While value creation relates to all our stakeholder groupings, our shareholders are the primary group at which this report is aimed. We achieved shareholder value creation through the following:

  • Ongoing focus on key strategic objectives, which enabled the group to produce earnings growth well in excess of that suggested by the current economic climate (5-year CAGR in HEPS of 14,5% against GDP growth in the same period of 2,1%), through:
    • our growth strategy that encompasses both organic growth and acquisitions that supported a healthy top-line growth and was assisted by investment in our customer Rewards programme in South Africa;
    • strict margin management and focus on local manufacturing that ensured the effect of exchange rate volatility on margin was curbed; and
    • a focus on cost control, while not forsaking investment required to support future expansion.
  • Key strategic decisions over the last few years, which fundamentally shifted the business from being purely South African based (albeit with an expanding African footprint) with an independent financial services business (in the form of the RCS Group) to a more focused retail business with a far broader geographical spread. In so doing:
    • the understanding of our business by investors as a purely retail business rather than a combination of retail and financial services improved;
    • the business diversified in terms of geographical spread, market segment (Phase Eight appeals to the upper market segment) and cash sales contribution; and
    • the group, through the Phase Eight business, created a platform for further international expansion, a good example of which is the recent bolt on acquisition of Whistles.

The board believes that the strategic initiatives undertaken over the last two years position the group well to deliver increased shareholder value over the medium to long term.

Governance and leadership

TFG remains committed to high standards of corporate governance, with accountability and transparency being key guiding principles in all decision-making. As is outlined more fully in the corporate governance report, management and the board continue to be guided by the principles contained in the King III code and the Listings Requirements of the Johannesburg Stock Exchange (JSE).
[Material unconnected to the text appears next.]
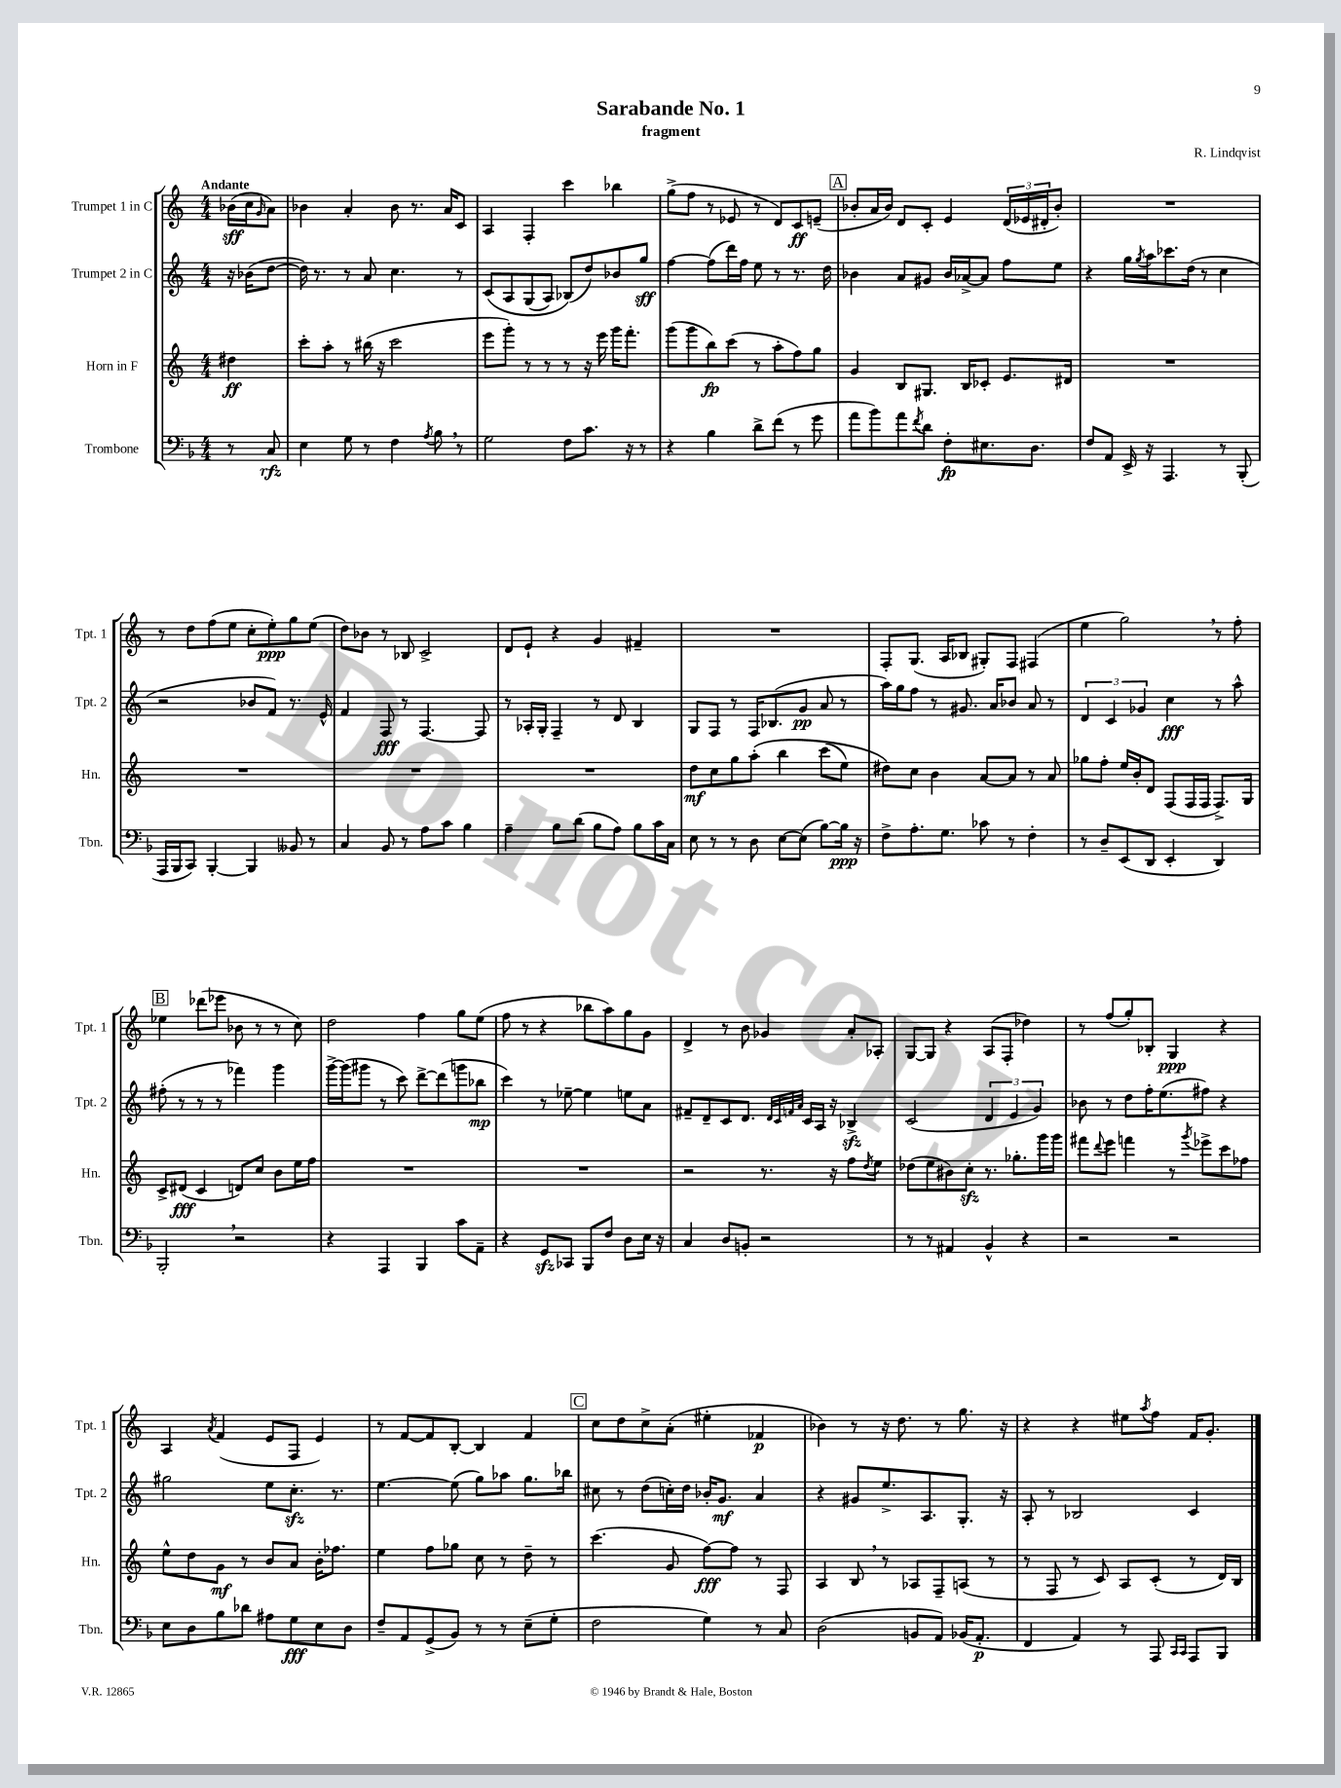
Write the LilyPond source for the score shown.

Our detailed compliance with the King III principles is available on our website and we remain abreast of developments in relation to the draft King IV.

In addition to its usual oversight of governance, the board placed particular focus this year on the integration of Phase Eight. While good progress was made, this will continue to receive focus next year as the Whistles operations are fully integrated.

As announced on SENS, we appointed Graham Davin as an independent non-executive director effective from 5 November 2015. Graham has extensive international financial and broad business experience. We believe this experience will be particularly useful given the expanded geographical footprint of our business. We welcome him to the board and look forward to his contribution.

I would also like to take this opportunity to thank Dee Sheard, our previous Company Secretary, for her contribution to our group and the key role she played over many years. As was announced on SENS, Dee resigned as Company Secretary with effect from 22 May 2016 and Darwin van Rooyen has been appointed in this role from 23 May 2016.


It gives me great pleasure to note that this year marks the 75th year of TFG trading on the JSE. The business has weathered many storms in its history and despite the muted growth prospects for the South African economy in the year ahead, the board is firmly of the view that the group is well-poised for success in the future, with clear strategies in place under the direction of sound leadership.


On behalf of the board I would like to thank:

  • Doug Murray for his outstanding leadership of the group during the year;
  • the senior executive team members for their skilled and professional management;
  • all our employees for their excellent performance, commitment and hard work during the year;
  • our customers for their continued loyal support;
  • our shareholders for their support and confidence in the future of the group;
  • our suppliers, advisors and business associates for their contribution to the growth of the business; and
  • my fellow directors for their insight, guidance and valuable input.